## Data provided
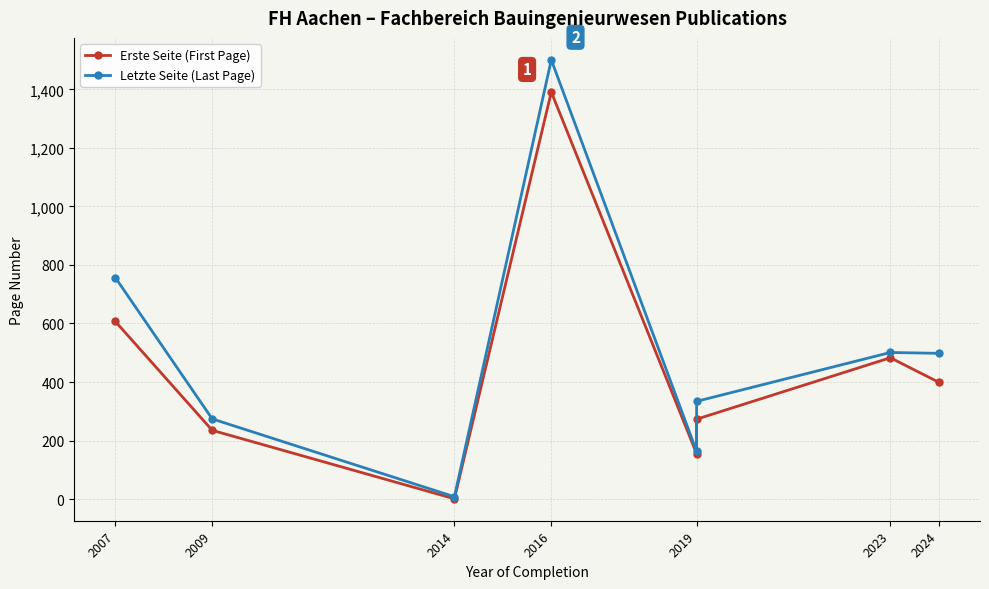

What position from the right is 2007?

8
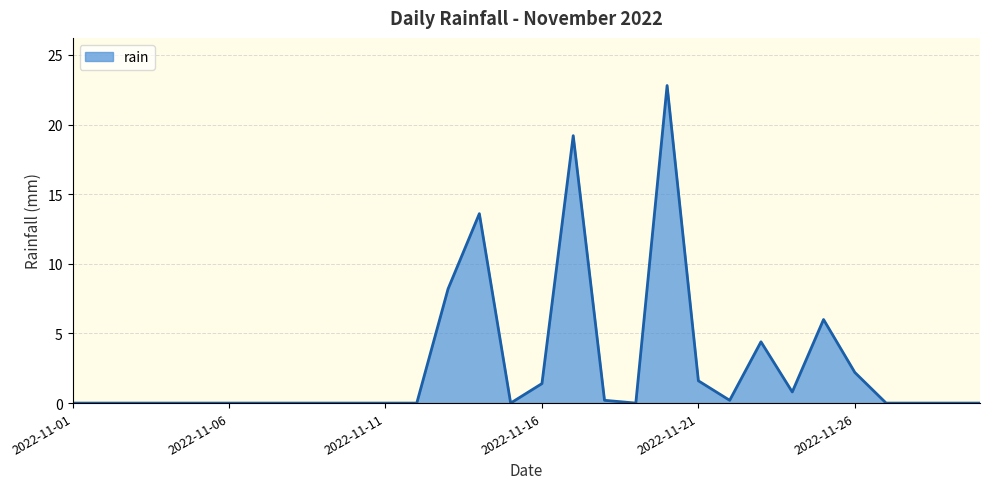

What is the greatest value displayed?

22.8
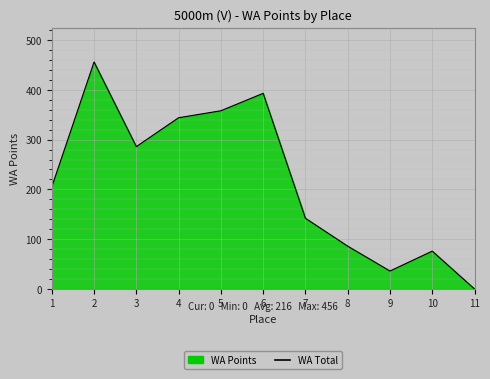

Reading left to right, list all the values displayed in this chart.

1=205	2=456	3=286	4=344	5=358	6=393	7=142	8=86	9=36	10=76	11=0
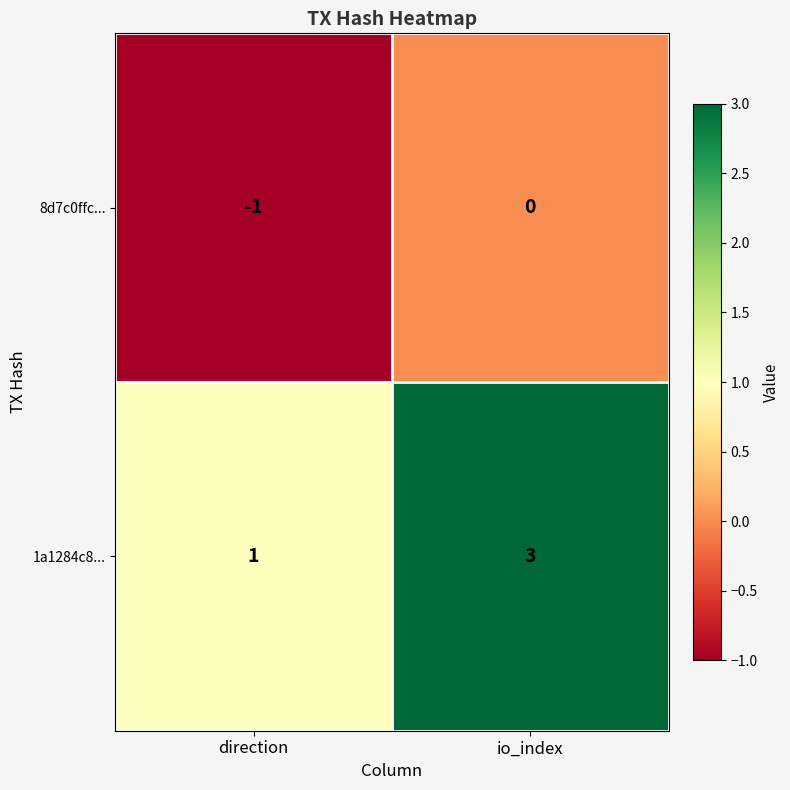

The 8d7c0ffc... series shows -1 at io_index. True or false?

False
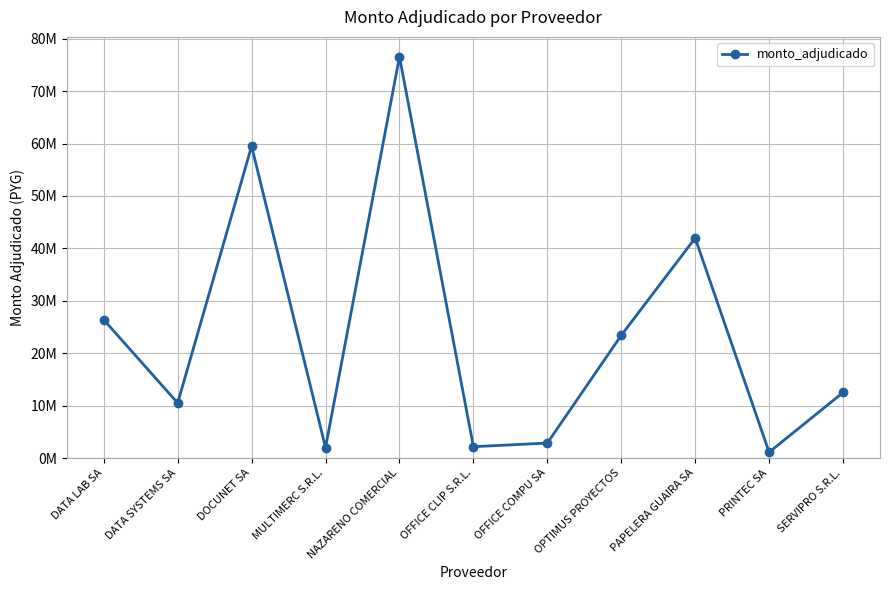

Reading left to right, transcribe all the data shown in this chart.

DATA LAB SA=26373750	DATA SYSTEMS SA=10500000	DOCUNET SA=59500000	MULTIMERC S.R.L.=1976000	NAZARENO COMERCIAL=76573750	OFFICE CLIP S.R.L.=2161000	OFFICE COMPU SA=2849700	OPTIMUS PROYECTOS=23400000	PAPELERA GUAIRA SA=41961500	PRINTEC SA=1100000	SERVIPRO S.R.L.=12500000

## Your goal
Return every line of the listing above that contains the word "What".

## Reply
What position from the right is 2007?
What is the greatest value displayed?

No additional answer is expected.